The dream of Oklahoma's founders was that Oklahomans could take care of Oklahomans, that all Oklahomans whether Indian or non-Indian or some combination thereof would enter statehood on as equal citizens living under the same set of laws. That's why we don't have reservations where all the Indians were required to live in squalor. Instead they each got a quarter-square mile of land that they could farm, lease out, or (eventually) sell outright. One Oklahoma for all Oklahomans meant all Oklahomans voting for the same state officials and judges and legislators. Oklahoma was never meant to be overlapping and conflicting sovereignties based on one's ethnic background.
Oklahomans need elected officials who will vigorously defend the principles of One Oklahoma and Equal Justice Under Law in Federal court. We don't need elected officials who are funded by tribal governments pushing for divisive systems and complicated compacts. This year, defending those principles means electing Jeff Starling for Attorney General and Steve Kunzweiler for Tulsa County District Attorney. Their opponents have signaled an intent to surrender.
In the race for Governor, only Mike Mazzei has indicated a willingness to fight in past forums, although he side-stepped questions on the issue at the KSWO debate. In the Lt. Governor's contest, David Ostrowe, as a member of Stitt's administration, may be our best hope; TW Shannon supported the McGirt ruling, signing his name to an amicus brief.
MORE:
Here's the AG debate, cued up to the question about McGirt:
Former Attorney General John O'Connor has endorsed Jeff Starling:
I am honored to endorse my friend Jeff Starling for the very important office of Oklahoma Attorney General.
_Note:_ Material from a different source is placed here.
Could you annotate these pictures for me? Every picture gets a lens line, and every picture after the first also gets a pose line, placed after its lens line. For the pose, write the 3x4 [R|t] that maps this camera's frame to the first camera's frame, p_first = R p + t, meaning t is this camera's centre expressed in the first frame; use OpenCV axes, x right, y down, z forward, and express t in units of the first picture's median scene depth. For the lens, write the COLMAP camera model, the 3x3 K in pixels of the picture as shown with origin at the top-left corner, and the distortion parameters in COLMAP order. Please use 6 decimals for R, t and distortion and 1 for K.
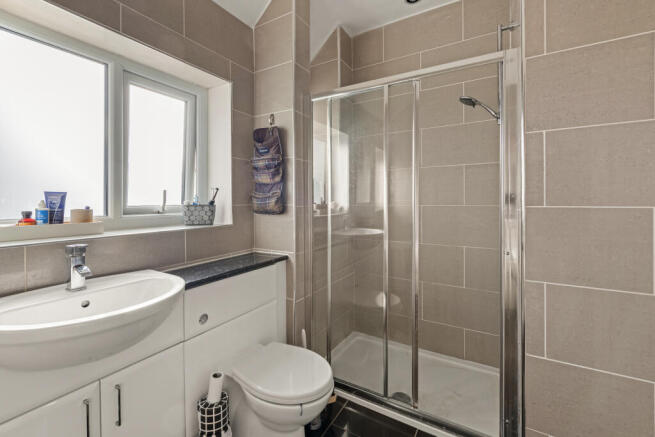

As a former Attorney General, I know the experience and skills we need from our Attorney General.We need an experienced attorney, not a career politician!
Jeff Starling is the person who is best qualified to serve Oklahoma in this office. He is a smart, gifted Attorney. He has the heart of a warrior and will stand firm for our rights. At the same time, he has the heart of a public servant. He is running for the right reason -- to serve you and me.
His opponent is not an experienced attorney. He is an experienced politician. This is not who we need!
Jeff Starling is a family man, a man of integrity and faith, and a true conservative.
Join Lucia and me in supporting Jeff Starling to be our next Attorney General!